____ Records

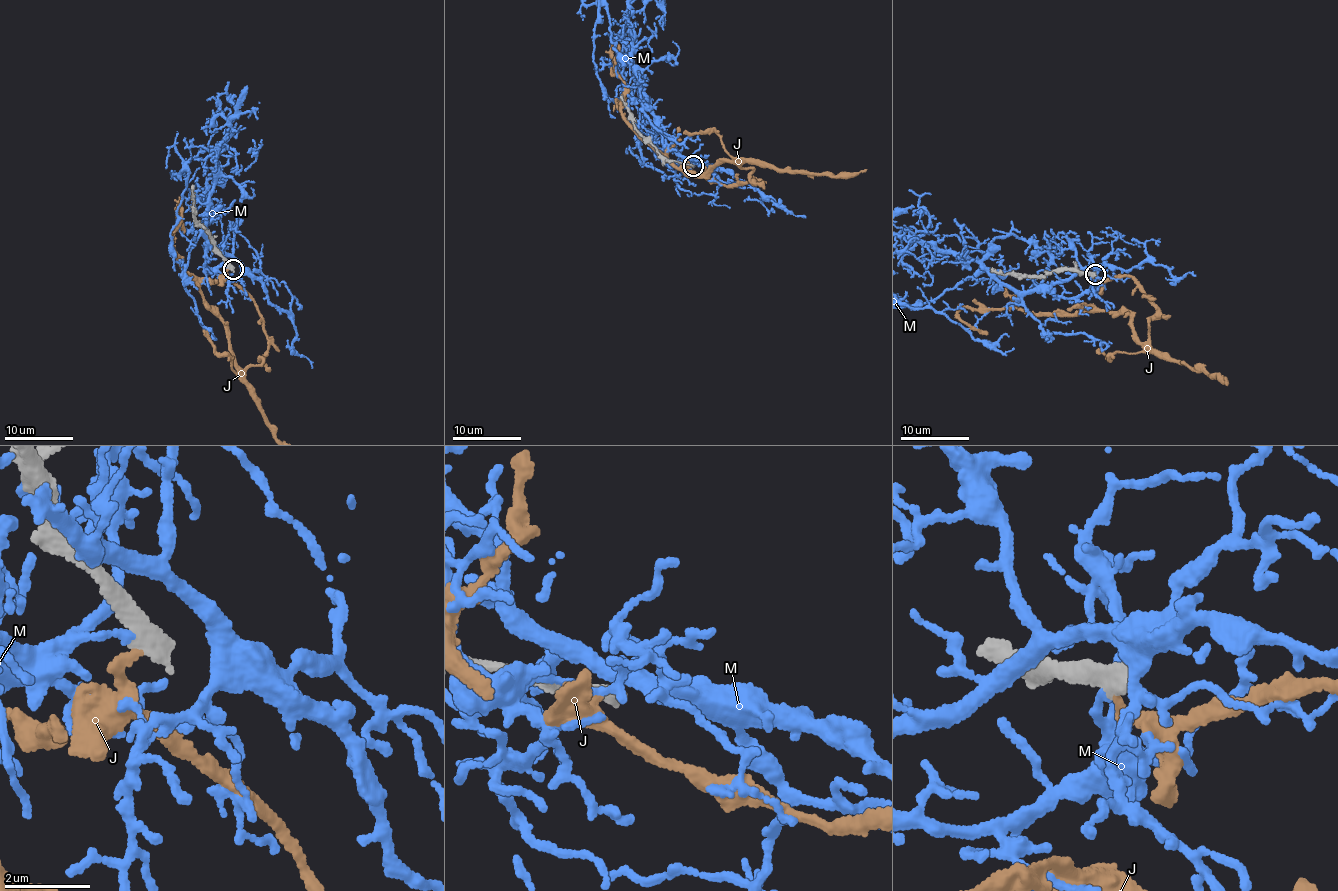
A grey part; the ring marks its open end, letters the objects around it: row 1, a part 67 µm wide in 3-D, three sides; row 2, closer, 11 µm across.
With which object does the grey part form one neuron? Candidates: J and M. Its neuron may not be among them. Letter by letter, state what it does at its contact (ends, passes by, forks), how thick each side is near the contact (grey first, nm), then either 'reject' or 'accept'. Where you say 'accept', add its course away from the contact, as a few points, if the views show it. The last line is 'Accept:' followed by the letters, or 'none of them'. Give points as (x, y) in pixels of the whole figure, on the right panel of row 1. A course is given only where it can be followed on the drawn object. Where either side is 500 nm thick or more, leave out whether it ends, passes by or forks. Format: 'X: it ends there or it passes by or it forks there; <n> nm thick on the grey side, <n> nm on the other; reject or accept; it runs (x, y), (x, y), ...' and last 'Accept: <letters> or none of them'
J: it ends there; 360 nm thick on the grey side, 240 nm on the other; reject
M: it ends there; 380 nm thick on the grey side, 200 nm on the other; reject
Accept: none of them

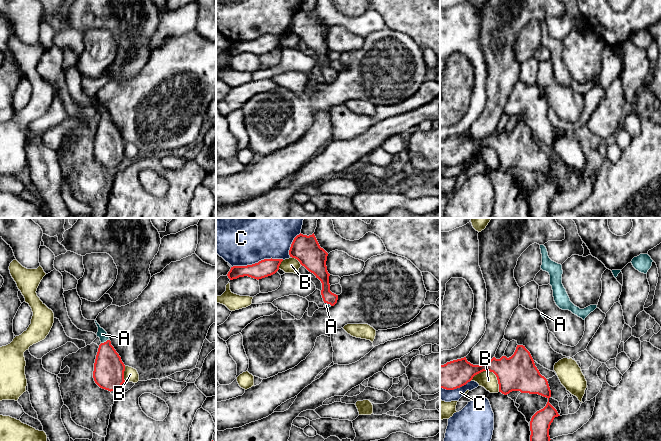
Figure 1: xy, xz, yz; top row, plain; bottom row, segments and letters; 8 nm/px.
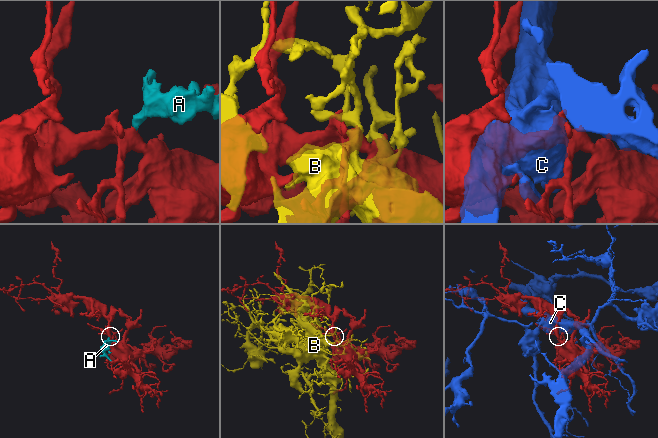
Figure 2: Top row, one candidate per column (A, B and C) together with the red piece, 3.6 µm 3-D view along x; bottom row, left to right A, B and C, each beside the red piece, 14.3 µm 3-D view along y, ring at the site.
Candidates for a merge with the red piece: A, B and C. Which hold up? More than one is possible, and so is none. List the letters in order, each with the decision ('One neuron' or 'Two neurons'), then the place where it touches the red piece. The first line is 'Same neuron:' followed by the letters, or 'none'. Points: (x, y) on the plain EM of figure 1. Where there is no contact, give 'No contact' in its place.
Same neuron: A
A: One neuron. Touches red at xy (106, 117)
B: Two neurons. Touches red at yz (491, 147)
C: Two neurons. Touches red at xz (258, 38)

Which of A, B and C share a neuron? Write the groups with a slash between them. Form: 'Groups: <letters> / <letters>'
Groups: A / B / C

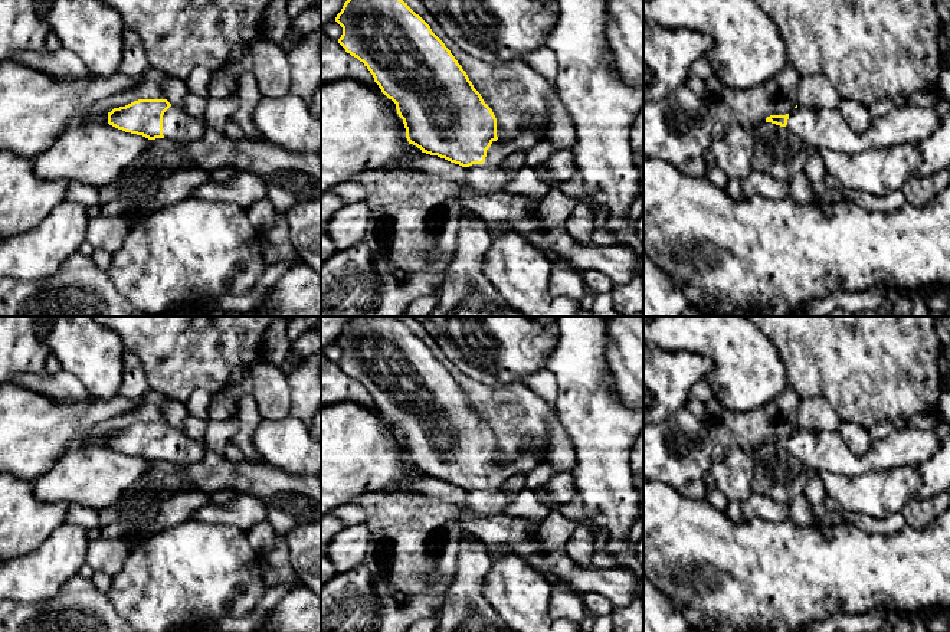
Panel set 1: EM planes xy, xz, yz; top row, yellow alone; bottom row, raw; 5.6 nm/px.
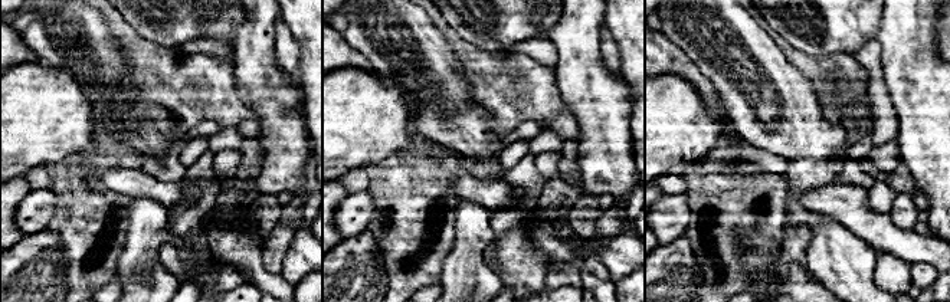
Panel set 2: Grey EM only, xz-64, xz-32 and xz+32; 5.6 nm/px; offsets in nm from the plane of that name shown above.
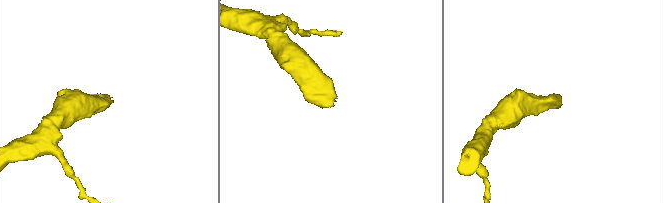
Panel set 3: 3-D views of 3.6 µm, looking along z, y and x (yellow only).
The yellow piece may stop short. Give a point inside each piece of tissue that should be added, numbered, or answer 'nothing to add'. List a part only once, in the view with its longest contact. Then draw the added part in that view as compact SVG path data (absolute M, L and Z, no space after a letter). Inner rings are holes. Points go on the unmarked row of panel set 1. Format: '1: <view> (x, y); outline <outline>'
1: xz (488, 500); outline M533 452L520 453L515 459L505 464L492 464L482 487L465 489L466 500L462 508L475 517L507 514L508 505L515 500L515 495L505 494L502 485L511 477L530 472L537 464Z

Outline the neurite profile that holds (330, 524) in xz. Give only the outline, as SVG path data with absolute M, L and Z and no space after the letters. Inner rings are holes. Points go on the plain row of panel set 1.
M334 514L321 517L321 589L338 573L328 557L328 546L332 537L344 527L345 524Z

________

Problem requirements =>
Write the records out again in full, exactly, and skip every picture.

Expected output =>
A grey part; the ring marks its open end, letters the objects around it: row 1, a part 67 µm wide in 3-D, three sides; row 2, closer, 11 µm across.
With which object does the grey part form one neuron? Candidates: J and M. Its neuron may not be among them. Letter by letter, state what it does at its contact (ends, passes by, forks), how thick each side is near the contact (grey first, nm), then either 'reject' or 'accept'. Where you say 'accept', add its course away from the contact, as a few points, if the views show it. The last line is 'Accept:' followed by the letters, or 'none of them'. Give points as (x, y) in pixels of the whole figure, on the right panel of row 1. A course is given only where it can be followed on the drawn object. Where either side is 500 nm thick or more, leave out whether it ends, passes by or forks. Format: 'X: it ends there or it passes by or it forks there; <n> nm thick on the grey side, <n> nm on the other; reject or accept; it runs (x, y), (x, y), ...' and last 'Accept: <letters> or none of them'
J: it ends there; 360 nm thick on the grey side, 240 nm on the other; reject
M: it ends there; 380 nm thick on the grey side, 200 nm on the other; reject
Accept: none of them

Figure 1: xy, xz, yz; top row, plain; bottom row, segments and letters; 8 nm/px.
Figure 2: Top row, one candidate per column (A, B and C) together with the red piece, 3.6 µm 3-D view along x; bottom row, left to right A, B and C, each beside the red piece, 14.3 µm 3-D view along y, ring at the site.
Candidates for a merge with the red piece: A, B and C. Which hold up? More than one is possible, and so is none. List the letters in order, each with the decision ('One neuron' or 'Two neurons'), then the place where it touches the red piece. The first line is 'Same neuron:' followed by the letters, or 'none'. Points: (x, y) on the plain EM of figure 1. Where there is no contact, give 'No contact' in its place.
Same neuron: A
A: One neuron. Touches red at xy (106, 117)
B: Two neurons. Touches red at yz (491, 147)
C: Two neurons. Touches red at xz (258, 38)

Which of A, B and C share a neuron? Write the groups with a slash between them. Form: 'Groups: <letters> / <letters>'
Groups: A / B / C

Panel set 1: EM planes xy, xz, yz; top row, yellow alone; bottom row, raw; 5.6 nm/px.
Panel set 2: Grey EM only, xz-64, xz-32 and xz+32; 5.6 nm/px; offsets in nm from the plane of that name shown above.
Panel set 3: 3-D views of 3.6 µm, looking along z, y and x (yellow only).
The yellow piece may stop short. Give a point inside each piece of tissue that should be added, numbered, or answer 'nothing to add'. List a part only once, in the view with its longest contact. Then draw the added part in that view as compact SVG path data (absolute M, L and Z, no space after a letter). Inner rings are holes. Points go on the unmarked row of panel set 1. Format: '1: <view> (x, y); outline <outline>'
1: xz (488, 500); outline M533 452L520 453L515 459L505 464L492 464L482 487L465 489L466 500L462 508L475 517L507 514L508 505L515 500L515 495L505 494L502 485L511 477L530 472L537 464Z

Outline the neurite profile that holds (330, 524) in xz. Give only the outline, as SVG path data with absolute M, L and Z and no space after the letters. Inner rings are holes. Points go on the plain row of panel set 1.
M334 514L321 517L321 589L338 573L328 557L328 546L332 537L344 527L345 524Z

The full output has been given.